* Task description *
Pick up the account of the carbon market webinar and keep writing from the end of its last sentence.
═══ Extracted text
On Tuesday 5 July, Glennmont Partners from Nuveen held a webinar on Carbon Market Outlook: Impact on the Energy Transition. The event was chaired by Glennmont CFO, Francesco Cacciabue. Speaking were Pascal Siegwart, Vice President of Carbon Markets at TotalEnergies and Linus Beer, Associate, European Carbon Markets at Aurora Energy Research Ltd. They discussed the origins of the European and global carbon markets.
Francesco Cacciabue, CFO at Glennmont, began by introducing Glennmont Partners from Nuveen. He looked back to the Kyoto protocol of 1997 and the birth of the carbon market, then the subsequent EU emissions trading system established in 2005. He set out how both have the objective of taxing polluters for their emissions. He introduced discussions about how the current energy crisis is affecting the carbon market, and how we can encourage the energy transition without prices spiralling out of control. Francesco then welcomed the webinar’s speakers: Pascal Siegwart, Vice President of Carbon Markets at TotalEnergies and Linus Beer, Associate, European Carbon Markets at Aurora Energy Research Ltd.
Pascal Siegwart, Vice President of Carbon Markets at TotalEnergies, introduced TotalEnergies as one of the first energy companies to commit itself to net zero by 2050. He took attendees through the Paris Agreement – the legally binding international treaty on climate change aiming to limit global warming to below 2 degrees. In particular, he pointed to Article 6, which is still unresolved but trying to create a global international market mechanism for carbon trading.
In terms of carbon mechanisms to deliver net zero, Pascal spoke of carbon prices and carbon credits. The former, he said, comes in the form of either emissions trading schemes (ETS) or carbon taxes, and aims to put a cost on carbon for society. Carbon credits meanwhile are designed to reward emissions reductions or removal on a project activity level. Going into further depth on carbon pricing, he said initiatives are currently highly fragmented, with 68 separate schemes worldwide covering 24% of global emissions, and more coming. He said carbon taxes are often unpopular politically as they lead to higher prices.
He noted it was important to recognise not all ETSs have a cap and trade. Current price of the EU ETS has more than doubled, and most other main ETSs have increased too. He also highlighted the new Carbon Border Adjustment Mechanism – a new EU reform to compete with ETS, putting a price on carbon-intensive imports that is likely to be voted in and take effect in 2026. On top of these government initiatives, he called attention to a shadow carbon price tool for corporates.
══════
═══ The data
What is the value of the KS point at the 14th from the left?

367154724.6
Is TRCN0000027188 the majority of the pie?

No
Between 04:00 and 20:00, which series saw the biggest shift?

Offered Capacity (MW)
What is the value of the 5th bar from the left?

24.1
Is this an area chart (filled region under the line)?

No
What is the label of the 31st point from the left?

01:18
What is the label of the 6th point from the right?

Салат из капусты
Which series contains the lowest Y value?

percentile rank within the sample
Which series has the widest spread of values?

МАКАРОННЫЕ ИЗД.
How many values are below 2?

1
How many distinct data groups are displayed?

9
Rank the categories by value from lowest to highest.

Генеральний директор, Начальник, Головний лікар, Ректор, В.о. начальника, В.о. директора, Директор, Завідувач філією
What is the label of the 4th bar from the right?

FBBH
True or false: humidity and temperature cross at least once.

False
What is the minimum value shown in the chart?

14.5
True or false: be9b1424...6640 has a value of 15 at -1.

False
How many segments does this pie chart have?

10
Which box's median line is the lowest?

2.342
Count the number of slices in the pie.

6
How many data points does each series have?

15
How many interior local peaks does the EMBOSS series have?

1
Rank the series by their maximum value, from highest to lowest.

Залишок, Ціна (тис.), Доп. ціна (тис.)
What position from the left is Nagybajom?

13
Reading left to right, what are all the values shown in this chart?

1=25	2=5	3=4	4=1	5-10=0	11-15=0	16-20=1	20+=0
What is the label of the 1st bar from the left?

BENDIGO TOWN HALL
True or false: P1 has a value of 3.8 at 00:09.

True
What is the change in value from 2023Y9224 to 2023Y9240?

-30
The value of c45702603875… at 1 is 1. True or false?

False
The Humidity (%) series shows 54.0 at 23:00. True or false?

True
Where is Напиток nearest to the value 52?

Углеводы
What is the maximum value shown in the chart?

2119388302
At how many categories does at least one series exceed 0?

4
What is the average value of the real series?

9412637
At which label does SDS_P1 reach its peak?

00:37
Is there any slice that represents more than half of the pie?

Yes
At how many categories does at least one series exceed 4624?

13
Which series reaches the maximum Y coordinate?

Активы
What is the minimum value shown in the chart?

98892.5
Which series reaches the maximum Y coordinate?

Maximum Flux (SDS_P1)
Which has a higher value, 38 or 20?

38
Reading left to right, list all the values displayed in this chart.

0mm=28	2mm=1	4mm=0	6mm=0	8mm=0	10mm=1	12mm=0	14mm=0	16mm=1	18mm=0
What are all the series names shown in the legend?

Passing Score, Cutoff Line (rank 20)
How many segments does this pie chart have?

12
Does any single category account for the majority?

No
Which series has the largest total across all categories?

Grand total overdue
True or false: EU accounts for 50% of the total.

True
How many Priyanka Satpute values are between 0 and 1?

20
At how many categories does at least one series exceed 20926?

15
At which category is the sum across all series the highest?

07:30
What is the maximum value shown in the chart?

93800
══════
* Output of the task *
Linus Beer, Associate, European Carbon Markets at Aurora Energy Research Ltd, introduced Aurora as a global power market intelligence firm, and said his own focus is on the EU’s ETS. This he said is especially important now as the EU has raised climate targets from 40 to 55% relative to 1990 – something that requires a 633Mt emission reduction by 2030.
Setting out how the role of the EU’s ETS, he described it as covering 38% of the bloc’s emissions in 2019, and is a key instrument to reach the new target. Currently, it covers the power, industry and aviation sectors. and is likely to be expanded to the maritime transport sector. Some forecasts also predict that in the late 2020s it will be expanded to cover transport and buildings.
In terms of pricing, Linus set out how recently EUAs have seen an unprecedented rally since the tightening of EU climate regulations. There was a downturn due to COVID-19 but a quick recovery, however prices then dropped significantly again when Russia invaded Ukraine. Whereas the ETS here used to be the primary driver for the coal-to-gas transition, Russia’s invasion has reversed this relationship as the cost of gas has more than quadrupled. This has led to substantially higher power sector emissions, however the net effect has been muted due to inflation also leading to a decrease in demand.
Next, Linus looked at some of the most important parameters of the EU’s transition plan. This included the overall reduction target of -55%; sector coverage of power, industry, aviation, shipping; new ETS reduction targets relative to 2005 emissions level (predicted to be between 61-67%); and the Market Stability Reserve – acting as the guarantor to EUA pricing.
The session closed with a discussion between panellists and questions from the audience, on topics including whether the EU ETS is a unique commodity market, if there is any ambition to link international trading schemes together and create a worldwide carbon pricing signal, and what happens if carbon credits are given but then a project is found to have no savings.